Peripartum Hysterectomy

Peripartum hysterectomy is a major surgical endeavor often performed in the setting of life-threatening hemorrhage. It involves removal of the uterus following either vaginal delivery or cesarean delivery when conservative management of postpartum hemorrhage has failed or is contraindicated. The incidence of emergent peripartum hysterectomy ranges from 0.24 to 8.7 per 1000 deliveries.[1] Abnormal placentation is the most common indication for peripartum emergent hysterectomy, accounting for 45% to 73% of cases, followed by uterine atony and uterine rupture.[1] OB/GYN hospitalists possessing knowledge and skills pertaining to peripartum hemorrhage can be a life-saving resource for labor and delivery units.


OB/GYN hospitalists should be able to:

  • Define postpartum hemorrhage.
  • List causes of postpartum hemorrhage and their risk factors.
  • Describe the pathophysiology of uterine atony, abnormal placentation, disseminated intravascular coagulation, and hemorrhagic shock.
  • Discuss the evaluation of postpartum hemorrhage and management plans for each possible etiology.
  • List the most common indications for peripartum hysterectomy.
  • List relative contraindications to peripartum hysterectomy.
  • Describe the specific types of hysterectomies and the rationale for performing one over another.
  • List blood products that should be readily available when performing a peripartum hysterectomy.
  • Discuss the use of uterotonics and antifibrinolytics in peripartum hemorrhage.
  • Explain the pertinent preoperative preparation for patients at risk for hysterectomy, for those undergoing planned postpartum hysterectomy, and in the setting of emergent hysterectomy.
  • Discuss the most common intraoperative and postoperative complications of peripartum hysterectomy and their management.
  • Explain the postoperative care after a hysterectomy.

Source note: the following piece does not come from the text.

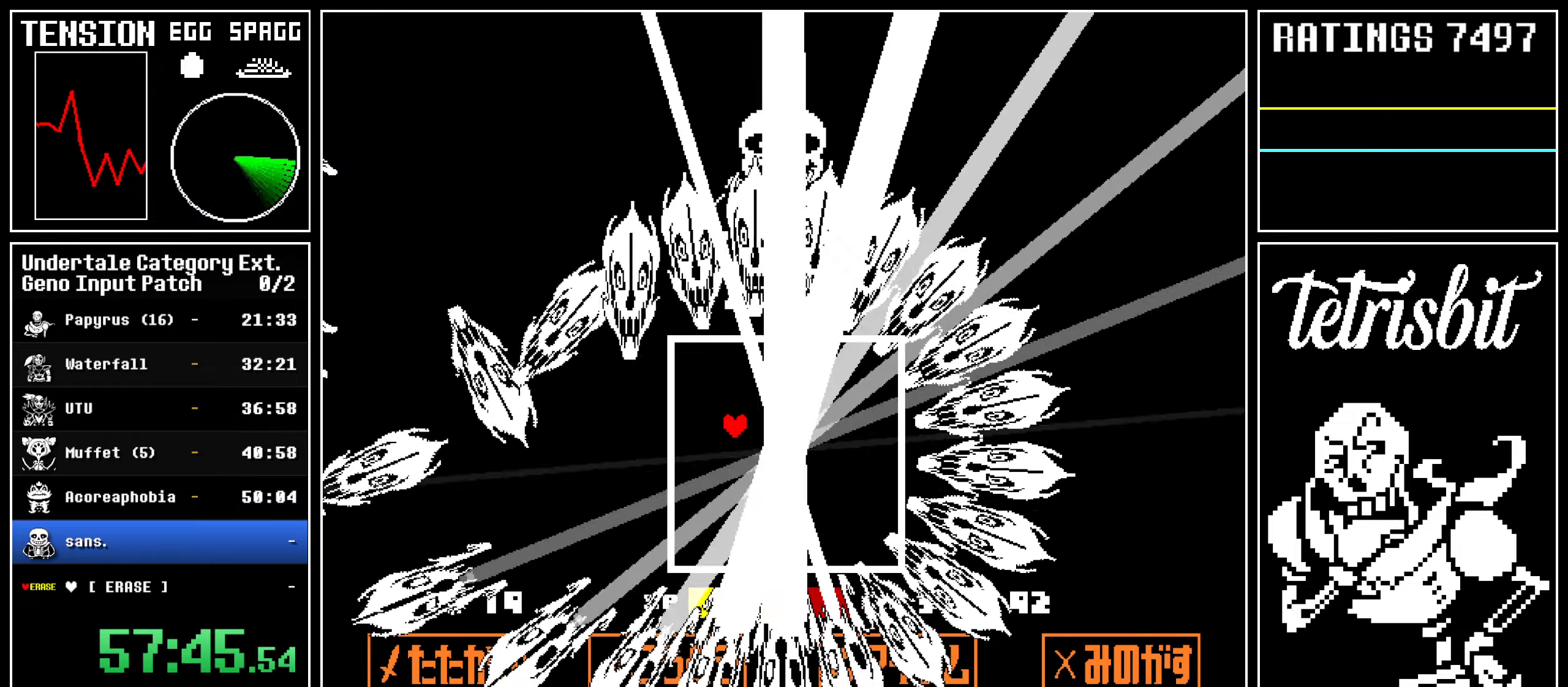
{"keys": ["right", "up"], "events": [[50, "left", "up"], [50, "right", "down"], [417, "down", "up"], [417, "up", "down"]]}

OB/GYN hospitalists should be able to:

  • Identify patients at risk for peripartum hysterectomy and develop a delivery plan.
  • Quantify blood loss.
  • Diagnose peripartum hemorrhage, identify the etiology, and apply a stepwise, evidence-based approach to management.
  • Activate massive transfusion protocols and identify transfusion risks.
  • Determine when emergent hysterectomy is indicated and promptly mobilize resources to minimize morbidity.
  • Obtain informed consent for peripartum hysterectomy and blood transfusion.
  • Stabilize patients with intravenous fluids, blood products, and tamponade while preparing for hysterectomy.
  • Perform and assist in peripartum hysterectomy.
  • Diagnose and manage intraoperative complications such as bowel injury, cystotomy, and ureteral injury and engage consultants as appropriate.
  • Manage the postoperative course in conjunction with critical care and/or internal medicine as needed.
  • Diagnose and manage postoperative complications such as ileus, fever, sepsis, and wound infection and engage consultants as appropriate.
  • Arrange appropriate and timely follow-up for the patient and ensure accessible outpatient postoperative evaluation.
  • Explain the value of avoiding a primary cesarean delivery to decrease the risk of abnormal placentation and consequent peripartum hysterectomy.
  • In the medical record, document informed consent, the indications for peripartum hysterectomy, and the procedural steps.

Self-Awareness and Collaborative Attitudes

OB/GYN hospitalists should be able to:

  • Follow evidence-based recommendations when assessing candidates for hysterectomy.
  • Collaborate and communicate effectively within a multidisciplinary team, including the patient, nursing staff, operating room personnel, anesthesiologists, gynecologic oncology specialists, urologists, radiologists, blood bank staff, critical care specialists, and primary OB/GYN provider, to ensure a patient-centered and comprehensive response to peripartum hemorrhage and hysterectomy.
  • Demonstrate awareness of and ability to address the emotional needs of a patient requiring hysterectomy.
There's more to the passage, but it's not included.